| The problem |
Below is some data. Retype exactly the lines starting at the one with "right knee: (171, 259)" and ending at the one with "nose: (180, 101)".

(Entries taken from a collection)
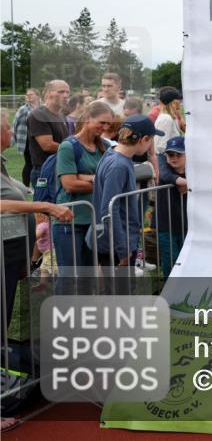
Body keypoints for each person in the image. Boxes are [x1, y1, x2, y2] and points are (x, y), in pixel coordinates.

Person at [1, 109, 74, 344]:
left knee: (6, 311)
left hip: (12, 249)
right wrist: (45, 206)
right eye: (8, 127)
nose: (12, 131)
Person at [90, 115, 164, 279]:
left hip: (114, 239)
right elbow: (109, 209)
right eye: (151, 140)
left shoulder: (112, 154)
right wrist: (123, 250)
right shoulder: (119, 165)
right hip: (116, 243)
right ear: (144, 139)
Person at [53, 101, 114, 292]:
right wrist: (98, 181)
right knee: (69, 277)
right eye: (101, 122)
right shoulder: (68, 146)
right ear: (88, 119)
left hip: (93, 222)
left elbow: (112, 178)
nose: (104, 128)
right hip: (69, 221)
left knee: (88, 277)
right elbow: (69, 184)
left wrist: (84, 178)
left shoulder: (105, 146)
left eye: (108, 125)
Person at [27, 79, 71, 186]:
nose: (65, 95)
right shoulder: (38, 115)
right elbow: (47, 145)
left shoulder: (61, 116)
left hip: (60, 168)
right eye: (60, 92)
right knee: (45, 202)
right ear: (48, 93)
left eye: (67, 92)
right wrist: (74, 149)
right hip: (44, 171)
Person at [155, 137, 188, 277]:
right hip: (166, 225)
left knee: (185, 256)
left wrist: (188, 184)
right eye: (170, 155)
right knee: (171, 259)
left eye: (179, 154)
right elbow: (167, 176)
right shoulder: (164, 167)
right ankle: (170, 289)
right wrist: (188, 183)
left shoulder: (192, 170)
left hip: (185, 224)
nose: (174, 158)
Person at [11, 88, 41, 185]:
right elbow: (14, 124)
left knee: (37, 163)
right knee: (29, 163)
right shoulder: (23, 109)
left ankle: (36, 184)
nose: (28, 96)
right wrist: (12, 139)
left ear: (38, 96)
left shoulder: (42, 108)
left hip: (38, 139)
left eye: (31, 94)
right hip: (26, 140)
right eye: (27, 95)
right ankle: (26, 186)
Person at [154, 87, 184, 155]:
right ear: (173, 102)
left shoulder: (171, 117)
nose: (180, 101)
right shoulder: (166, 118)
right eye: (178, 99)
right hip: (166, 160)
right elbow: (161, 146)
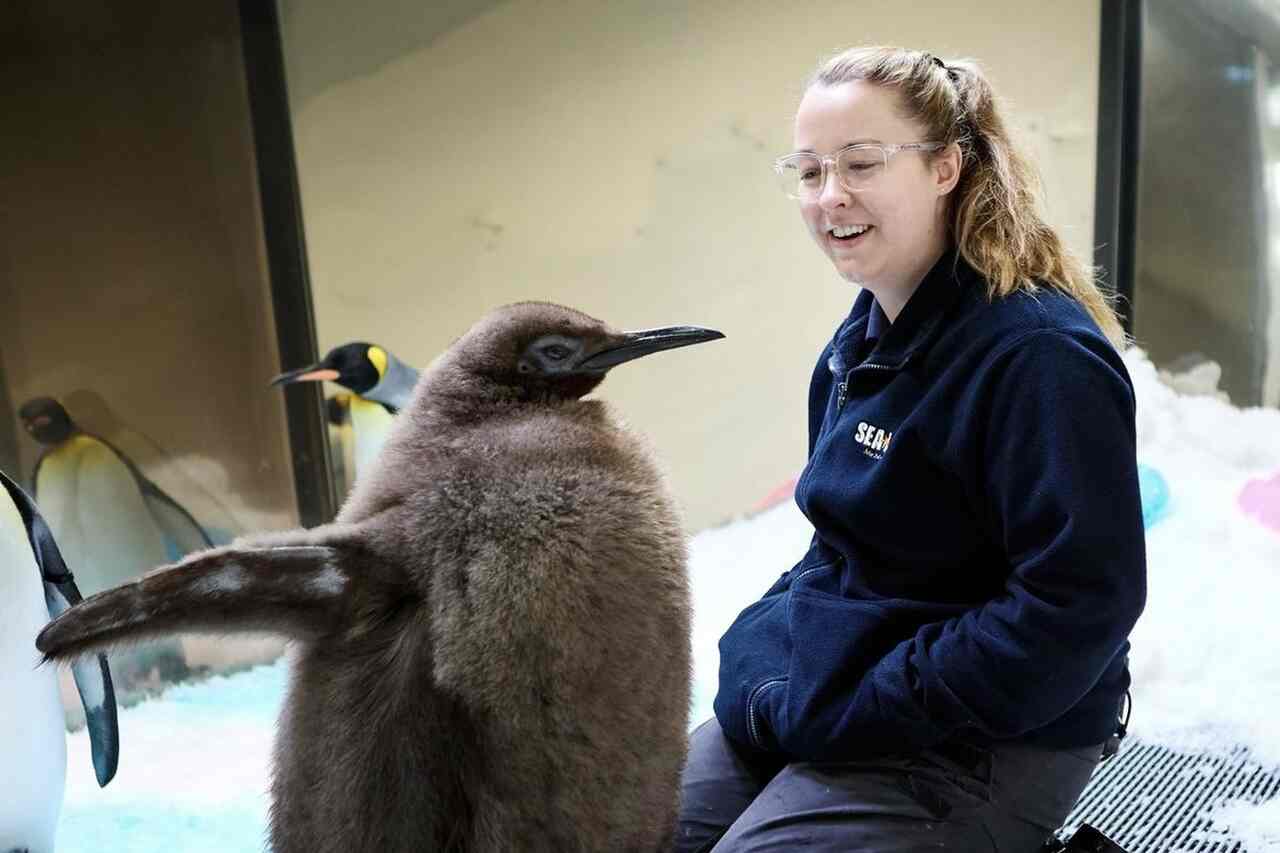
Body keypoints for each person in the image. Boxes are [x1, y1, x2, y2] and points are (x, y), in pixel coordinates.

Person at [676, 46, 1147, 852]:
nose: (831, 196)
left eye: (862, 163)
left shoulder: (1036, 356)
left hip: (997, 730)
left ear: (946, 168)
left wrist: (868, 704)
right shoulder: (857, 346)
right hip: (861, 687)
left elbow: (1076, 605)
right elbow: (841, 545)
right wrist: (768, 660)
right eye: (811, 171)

* * *

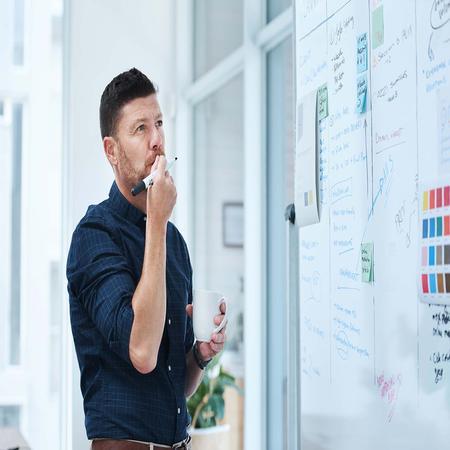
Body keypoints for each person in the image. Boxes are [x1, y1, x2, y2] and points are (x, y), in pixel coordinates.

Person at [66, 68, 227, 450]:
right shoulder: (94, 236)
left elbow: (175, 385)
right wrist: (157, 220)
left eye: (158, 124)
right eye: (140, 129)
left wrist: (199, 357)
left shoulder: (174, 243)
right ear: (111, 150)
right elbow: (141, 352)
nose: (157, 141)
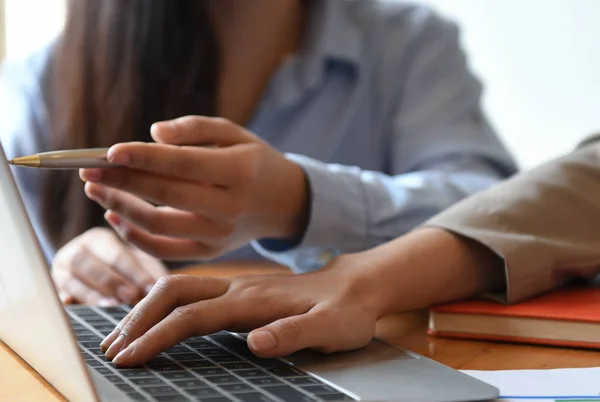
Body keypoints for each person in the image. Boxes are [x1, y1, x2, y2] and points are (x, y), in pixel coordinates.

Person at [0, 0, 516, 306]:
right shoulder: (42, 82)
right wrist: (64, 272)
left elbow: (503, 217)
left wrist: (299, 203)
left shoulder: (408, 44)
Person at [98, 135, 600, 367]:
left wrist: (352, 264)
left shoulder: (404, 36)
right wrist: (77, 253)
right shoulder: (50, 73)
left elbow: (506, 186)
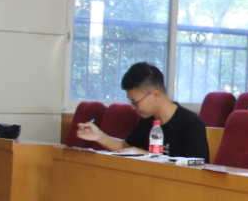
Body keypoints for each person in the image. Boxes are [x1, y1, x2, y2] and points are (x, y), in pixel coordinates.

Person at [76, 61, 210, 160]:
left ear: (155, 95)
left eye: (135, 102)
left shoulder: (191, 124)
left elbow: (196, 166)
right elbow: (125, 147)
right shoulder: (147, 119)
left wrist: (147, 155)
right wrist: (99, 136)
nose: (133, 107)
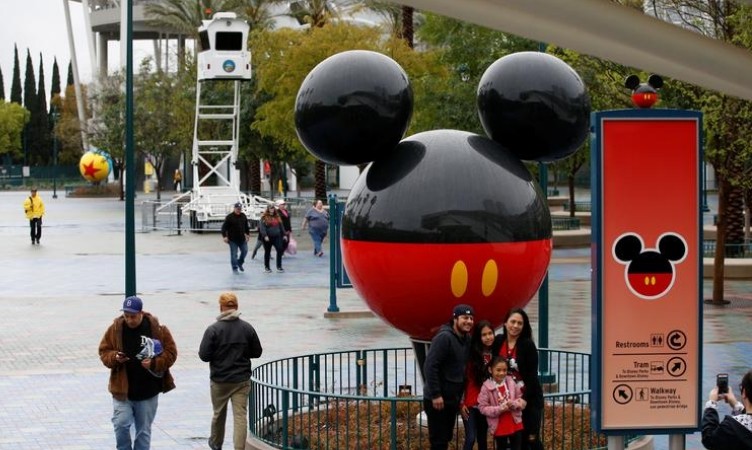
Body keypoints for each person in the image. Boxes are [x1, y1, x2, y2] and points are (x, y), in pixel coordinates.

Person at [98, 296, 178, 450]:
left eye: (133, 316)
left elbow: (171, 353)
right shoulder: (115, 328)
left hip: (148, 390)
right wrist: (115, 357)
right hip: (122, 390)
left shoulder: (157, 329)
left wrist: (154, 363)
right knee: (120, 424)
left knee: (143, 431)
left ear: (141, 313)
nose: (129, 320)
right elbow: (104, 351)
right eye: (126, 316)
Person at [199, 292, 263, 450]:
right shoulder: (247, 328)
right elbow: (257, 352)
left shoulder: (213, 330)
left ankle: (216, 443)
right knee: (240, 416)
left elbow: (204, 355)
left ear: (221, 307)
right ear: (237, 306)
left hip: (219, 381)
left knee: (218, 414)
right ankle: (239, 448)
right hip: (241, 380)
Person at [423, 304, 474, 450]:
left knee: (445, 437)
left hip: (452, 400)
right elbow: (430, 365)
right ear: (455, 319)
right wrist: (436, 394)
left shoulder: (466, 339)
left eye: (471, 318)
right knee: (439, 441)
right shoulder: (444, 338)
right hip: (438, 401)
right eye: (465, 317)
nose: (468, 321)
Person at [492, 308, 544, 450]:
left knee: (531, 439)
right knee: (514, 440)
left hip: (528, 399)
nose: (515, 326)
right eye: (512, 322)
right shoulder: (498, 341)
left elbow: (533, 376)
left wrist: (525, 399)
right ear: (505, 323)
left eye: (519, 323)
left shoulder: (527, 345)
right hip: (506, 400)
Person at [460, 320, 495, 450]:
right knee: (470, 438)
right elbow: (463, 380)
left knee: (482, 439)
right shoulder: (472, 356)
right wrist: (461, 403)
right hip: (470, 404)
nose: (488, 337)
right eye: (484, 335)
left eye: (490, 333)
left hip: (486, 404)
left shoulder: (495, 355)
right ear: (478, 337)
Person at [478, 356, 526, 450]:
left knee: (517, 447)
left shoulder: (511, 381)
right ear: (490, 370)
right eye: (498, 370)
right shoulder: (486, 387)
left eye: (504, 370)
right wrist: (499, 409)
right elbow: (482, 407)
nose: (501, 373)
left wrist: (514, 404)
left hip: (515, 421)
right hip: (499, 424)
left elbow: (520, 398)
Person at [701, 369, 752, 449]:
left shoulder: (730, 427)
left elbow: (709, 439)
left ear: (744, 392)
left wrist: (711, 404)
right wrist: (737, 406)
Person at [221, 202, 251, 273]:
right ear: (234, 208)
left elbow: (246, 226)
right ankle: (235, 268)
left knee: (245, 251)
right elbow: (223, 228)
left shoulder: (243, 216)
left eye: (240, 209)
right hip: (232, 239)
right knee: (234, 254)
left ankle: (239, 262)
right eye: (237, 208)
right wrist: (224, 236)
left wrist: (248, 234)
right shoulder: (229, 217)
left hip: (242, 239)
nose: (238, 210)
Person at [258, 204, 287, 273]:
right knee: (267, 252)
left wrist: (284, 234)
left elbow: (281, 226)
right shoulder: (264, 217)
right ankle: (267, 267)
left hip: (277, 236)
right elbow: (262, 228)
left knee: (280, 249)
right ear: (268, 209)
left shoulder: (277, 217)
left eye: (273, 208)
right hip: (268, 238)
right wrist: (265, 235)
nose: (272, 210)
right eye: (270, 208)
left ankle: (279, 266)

| Problem solution |
right knee: (171, 259)
left eye: (179, 154)
right elbow: (167, 176)
right shoulder: (164, 167)
right ankle: (170, 289)
right wrist: (188, 183)
left shoulder: (192, 170)
left hip: (185, 224)
nose: (174, 158)
Person at [11, 88, 41, 185]:
right elbow: (14, 124)
left knee: (37, 163)
right knee: (29, 163)
right shoulder: (23, 109)
left ankle: (36, 184)
nose: (28, 96)
right wrist: (12, 139)
left ear: (38, 96)
left shoulder: (42, 108)
left hip: (38, 139)
left eye: (31, 94)
right hip: (26, 140)
right eye: (27, 95)
right ankle: (26, 186)
Person at [154, 87, 184, 155]:
right ear: (173, 102)
left shoulder: (171, 117)
nose: (180, 101)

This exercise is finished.